- _抜粋本文_:
□ □ □ □ □

高崎新風土記「私の心の風景」

アカシアの花咲く

吉永哲郎

高崎新風土記「私の心の風景」

五月は白い木の花が咲く季節です。さて、五月になりますと、アカシアの白い花が、和田橋上流の河原、乗付町から鼻高町にかけての山裾に咲き、甘味な薫りあふれた里風景が見られるようになります。この風景を橋の上から眺めるのもよし、また山裾を散策しながら甘い香を見にしみこませるのもよし、一年のうちで自然の恵みを一番感じさせます。

アカシアは外来の木で、街路樹として用いられることが多いのですが日本では荒地によく繁っています。葉や木の形が槐(えんじゅ)の木に似ていて、枝や幹に鋭い刺があるところから、刺槐(はりえんじゅ)ともいいます。小さな白い蝶が房状にとまっているような花ですが、これを天ぷらにして季節を楽しむ人もいます。

さて、今年は堀辰雄没後60年、私が高校二年の17歳の時でした。5月28日に亡くなりました。アカシアが咲く季節だったと、青春の一頁に鮮明に残っています。そして堀の作品『美しき村』の「あのかよわそうな枝ぶりや繊細な楕円形の軟らかな葉(中略)誰かが悪戯をして、その枝々に夥しい小さな真っ白な提灯のようなものをぶらさげたのではないかと言うような、いかにも唐突な印象を受けたのだった。」という一節を口にし、アカシアの花の下で堀辰雄を偲びます。

さらにこの白い花を追って、六月の「美しい村」軽井沢を歩いてきます。

□ □ □ □ □

- _提供情報_:
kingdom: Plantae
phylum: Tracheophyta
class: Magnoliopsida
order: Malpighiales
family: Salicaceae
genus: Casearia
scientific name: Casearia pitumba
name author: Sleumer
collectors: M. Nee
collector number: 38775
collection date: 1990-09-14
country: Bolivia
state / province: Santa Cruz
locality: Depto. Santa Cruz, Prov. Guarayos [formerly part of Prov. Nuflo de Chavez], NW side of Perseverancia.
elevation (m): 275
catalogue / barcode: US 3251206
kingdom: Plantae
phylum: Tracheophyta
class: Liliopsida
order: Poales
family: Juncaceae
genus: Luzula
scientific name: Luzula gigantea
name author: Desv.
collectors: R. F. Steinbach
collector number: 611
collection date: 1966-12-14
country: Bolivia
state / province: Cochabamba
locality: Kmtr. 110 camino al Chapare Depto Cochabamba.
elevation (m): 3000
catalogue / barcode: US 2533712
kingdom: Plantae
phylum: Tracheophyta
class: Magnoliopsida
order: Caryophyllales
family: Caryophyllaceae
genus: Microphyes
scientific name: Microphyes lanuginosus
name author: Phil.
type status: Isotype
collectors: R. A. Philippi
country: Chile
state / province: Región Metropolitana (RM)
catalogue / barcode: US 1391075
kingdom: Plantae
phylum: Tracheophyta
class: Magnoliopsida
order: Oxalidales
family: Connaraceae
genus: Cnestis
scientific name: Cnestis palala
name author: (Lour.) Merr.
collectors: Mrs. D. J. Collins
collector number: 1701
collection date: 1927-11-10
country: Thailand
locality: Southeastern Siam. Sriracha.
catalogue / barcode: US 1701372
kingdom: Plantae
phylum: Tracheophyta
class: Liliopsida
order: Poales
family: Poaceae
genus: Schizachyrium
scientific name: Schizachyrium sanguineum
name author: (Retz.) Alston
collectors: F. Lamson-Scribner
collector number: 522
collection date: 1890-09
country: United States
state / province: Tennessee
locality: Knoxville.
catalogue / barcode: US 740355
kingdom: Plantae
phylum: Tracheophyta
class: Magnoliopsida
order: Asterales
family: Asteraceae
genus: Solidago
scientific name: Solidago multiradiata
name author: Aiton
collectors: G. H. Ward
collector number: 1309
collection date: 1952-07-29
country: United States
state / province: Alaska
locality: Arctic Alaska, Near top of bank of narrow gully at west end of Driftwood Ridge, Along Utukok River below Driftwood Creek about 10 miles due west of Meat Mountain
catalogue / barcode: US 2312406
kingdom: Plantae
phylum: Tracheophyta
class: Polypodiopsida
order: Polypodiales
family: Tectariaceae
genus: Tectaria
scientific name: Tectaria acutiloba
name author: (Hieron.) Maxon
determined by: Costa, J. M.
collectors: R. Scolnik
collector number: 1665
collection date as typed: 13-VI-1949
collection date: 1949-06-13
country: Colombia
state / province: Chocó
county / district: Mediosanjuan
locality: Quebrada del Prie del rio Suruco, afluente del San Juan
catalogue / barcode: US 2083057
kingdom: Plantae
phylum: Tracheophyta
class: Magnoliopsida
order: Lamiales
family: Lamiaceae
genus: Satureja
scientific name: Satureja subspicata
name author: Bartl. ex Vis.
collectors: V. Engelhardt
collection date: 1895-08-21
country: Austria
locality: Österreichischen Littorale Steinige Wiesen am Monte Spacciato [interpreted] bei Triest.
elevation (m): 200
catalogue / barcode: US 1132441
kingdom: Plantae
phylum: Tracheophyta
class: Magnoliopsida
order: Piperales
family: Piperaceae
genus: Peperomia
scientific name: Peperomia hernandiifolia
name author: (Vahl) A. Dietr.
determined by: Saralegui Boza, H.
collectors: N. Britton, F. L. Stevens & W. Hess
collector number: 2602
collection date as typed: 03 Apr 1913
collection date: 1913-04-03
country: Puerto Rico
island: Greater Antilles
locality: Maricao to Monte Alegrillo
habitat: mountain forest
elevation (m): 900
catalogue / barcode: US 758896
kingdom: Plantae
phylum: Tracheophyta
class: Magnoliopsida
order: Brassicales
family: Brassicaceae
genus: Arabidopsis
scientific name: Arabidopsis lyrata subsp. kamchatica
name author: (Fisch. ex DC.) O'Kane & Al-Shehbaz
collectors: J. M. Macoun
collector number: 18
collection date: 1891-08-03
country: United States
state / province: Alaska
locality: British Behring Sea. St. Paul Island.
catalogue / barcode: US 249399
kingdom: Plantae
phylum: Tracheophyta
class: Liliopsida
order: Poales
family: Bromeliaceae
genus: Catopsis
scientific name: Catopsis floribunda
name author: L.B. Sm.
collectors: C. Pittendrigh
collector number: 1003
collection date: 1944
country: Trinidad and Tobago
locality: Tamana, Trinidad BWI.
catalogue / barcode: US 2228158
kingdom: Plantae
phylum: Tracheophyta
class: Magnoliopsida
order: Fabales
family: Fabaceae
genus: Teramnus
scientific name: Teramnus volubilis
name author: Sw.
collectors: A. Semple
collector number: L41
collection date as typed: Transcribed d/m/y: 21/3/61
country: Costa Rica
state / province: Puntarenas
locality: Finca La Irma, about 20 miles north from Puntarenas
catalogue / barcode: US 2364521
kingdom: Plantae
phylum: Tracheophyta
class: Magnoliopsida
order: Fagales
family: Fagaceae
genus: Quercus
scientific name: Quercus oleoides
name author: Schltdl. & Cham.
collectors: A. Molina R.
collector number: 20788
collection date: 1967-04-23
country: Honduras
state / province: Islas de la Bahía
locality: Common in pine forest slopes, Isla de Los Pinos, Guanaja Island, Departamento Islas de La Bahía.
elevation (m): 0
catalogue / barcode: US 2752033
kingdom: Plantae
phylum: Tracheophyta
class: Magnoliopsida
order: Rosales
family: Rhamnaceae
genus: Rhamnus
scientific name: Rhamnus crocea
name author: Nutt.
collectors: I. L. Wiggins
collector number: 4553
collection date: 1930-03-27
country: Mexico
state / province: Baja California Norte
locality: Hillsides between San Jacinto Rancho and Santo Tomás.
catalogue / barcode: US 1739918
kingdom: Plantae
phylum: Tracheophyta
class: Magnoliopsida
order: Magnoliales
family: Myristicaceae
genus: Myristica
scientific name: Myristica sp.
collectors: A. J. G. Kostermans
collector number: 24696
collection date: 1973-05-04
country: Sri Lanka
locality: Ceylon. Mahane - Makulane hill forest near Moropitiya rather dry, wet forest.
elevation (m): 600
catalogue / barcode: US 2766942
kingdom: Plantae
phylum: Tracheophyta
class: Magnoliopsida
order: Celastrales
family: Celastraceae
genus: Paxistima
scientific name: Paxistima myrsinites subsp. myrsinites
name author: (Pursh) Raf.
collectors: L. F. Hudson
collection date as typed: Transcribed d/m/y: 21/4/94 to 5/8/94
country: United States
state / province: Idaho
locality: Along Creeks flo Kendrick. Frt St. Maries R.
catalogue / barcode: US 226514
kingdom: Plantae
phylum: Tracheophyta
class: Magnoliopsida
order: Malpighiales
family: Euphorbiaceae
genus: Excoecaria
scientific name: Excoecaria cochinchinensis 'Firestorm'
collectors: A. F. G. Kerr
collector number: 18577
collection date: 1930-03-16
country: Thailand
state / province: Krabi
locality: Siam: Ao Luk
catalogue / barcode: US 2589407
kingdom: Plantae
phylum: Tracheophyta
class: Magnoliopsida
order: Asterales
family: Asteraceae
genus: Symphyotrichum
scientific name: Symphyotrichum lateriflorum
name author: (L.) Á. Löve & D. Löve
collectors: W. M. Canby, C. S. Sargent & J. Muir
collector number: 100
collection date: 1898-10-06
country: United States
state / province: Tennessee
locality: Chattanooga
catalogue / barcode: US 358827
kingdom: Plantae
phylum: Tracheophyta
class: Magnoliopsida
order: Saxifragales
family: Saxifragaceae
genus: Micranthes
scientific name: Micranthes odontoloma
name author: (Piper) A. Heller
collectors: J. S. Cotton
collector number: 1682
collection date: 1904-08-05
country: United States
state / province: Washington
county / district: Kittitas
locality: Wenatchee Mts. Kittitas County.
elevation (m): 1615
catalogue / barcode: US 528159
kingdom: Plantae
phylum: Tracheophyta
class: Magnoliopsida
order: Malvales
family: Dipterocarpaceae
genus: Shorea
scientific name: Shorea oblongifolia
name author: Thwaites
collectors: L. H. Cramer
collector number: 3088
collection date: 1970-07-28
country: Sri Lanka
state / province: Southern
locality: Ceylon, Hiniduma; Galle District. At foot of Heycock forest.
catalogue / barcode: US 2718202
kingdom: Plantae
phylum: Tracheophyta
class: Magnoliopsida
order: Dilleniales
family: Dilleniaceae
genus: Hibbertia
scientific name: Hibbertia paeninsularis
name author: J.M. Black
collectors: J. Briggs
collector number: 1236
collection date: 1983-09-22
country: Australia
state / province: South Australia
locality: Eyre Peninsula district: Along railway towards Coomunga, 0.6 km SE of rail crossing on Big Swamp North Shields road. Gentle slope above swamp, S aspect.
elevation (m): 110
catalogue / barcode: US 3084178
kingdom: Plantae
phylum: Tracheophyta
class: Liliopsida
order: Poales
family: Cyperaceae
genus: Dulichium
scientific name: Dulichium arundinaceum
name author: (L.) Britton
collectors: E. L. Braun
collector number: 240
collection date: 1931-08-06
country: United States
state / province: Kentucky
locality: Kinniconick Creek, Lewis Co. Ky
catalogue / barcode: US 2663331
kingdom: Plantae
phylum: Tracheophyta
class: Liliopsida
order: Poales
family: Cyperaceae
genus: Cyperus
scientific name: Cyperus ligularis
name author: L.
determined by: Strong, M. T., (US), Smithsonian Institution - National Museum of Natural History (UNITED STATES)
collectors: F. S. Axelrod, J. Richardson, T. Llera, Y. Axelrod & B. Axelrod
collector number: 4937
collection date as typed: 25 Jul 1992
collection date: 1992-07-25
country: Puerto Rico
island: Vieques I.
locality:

□ □ □ □ □

- _取り組む課題_:
a – 上のアカシアについての文章から、「五月は白い木の花が咲く季節で」を含む箇所で始め、「さらにこの白い花を追って、六月の「美しい村」軽井沢を歩いてきます。」の後で終わる部分を一字も変えずに書き写してください。
b – 上のアカシアについての文章をもとに、次の問いに答えてください。
(i) アカシアの白い花が咲くのは何月ですか。
(ii) 枝や幹に鋭い刺があることから、アカシアは何とも呼ばれますか。
(iii) 堀辰雄が亡くなったのは何月何日ですか。

- _解答一覧_:
a –
五月は白い木の花が咲く季節です。さて、五月になりますと、アカシアの白い花が、和田橋上流の河原、乗付町から鼻高町にかけての山裾に咲き、甘味な薫りあふれた里風景が見られるようになります。この風景を橋の上から眺めるのもよし、また山裾を散策しながら甘い香を見にしみこませるのもよし、一年のうちで自然の恵みを一番感じさせます。

アカシアは外来の木で、街路樹として用いられることが多いのですが日本では荒地によく繁っています。葉や木の形が槐(えんじゅ)の木に似ていて、枝や幹に鋭い刺があるところから、刺槐(はりえんじゅ)ともいいます。小さな白い蝶が房状にとまっているような花ですが、これを天ぷらにして季節を楽しむ人もいます。

さて、今年は堀辰雄没後60年、私が高校二年の17歳の時でした。5月28日に亡くなりました。アカシアが咲く季節だったと、青春の一頁に鮮明に残っています。そして堀の作品『美しき村』の「あのかよわそうな枝ぶりや繊細な楕円形の軟らかな葉(中略)誰かが悪戯をして、その枝々に夥しい小さな真っ白な提灯のようなものをぶらさげたのではないかと言うような、いかにも唐突な印象を受けたのだった。」という一節を口にし、アカシアの花の下で堀辰雄を偲びます。

さらにこの白い花を追って、六月の「美しい村」軽井沢を歩いてきます。

b –
(i) 五月
(ii) 刺槐(はりえんじゅ)
(iii) 5月28日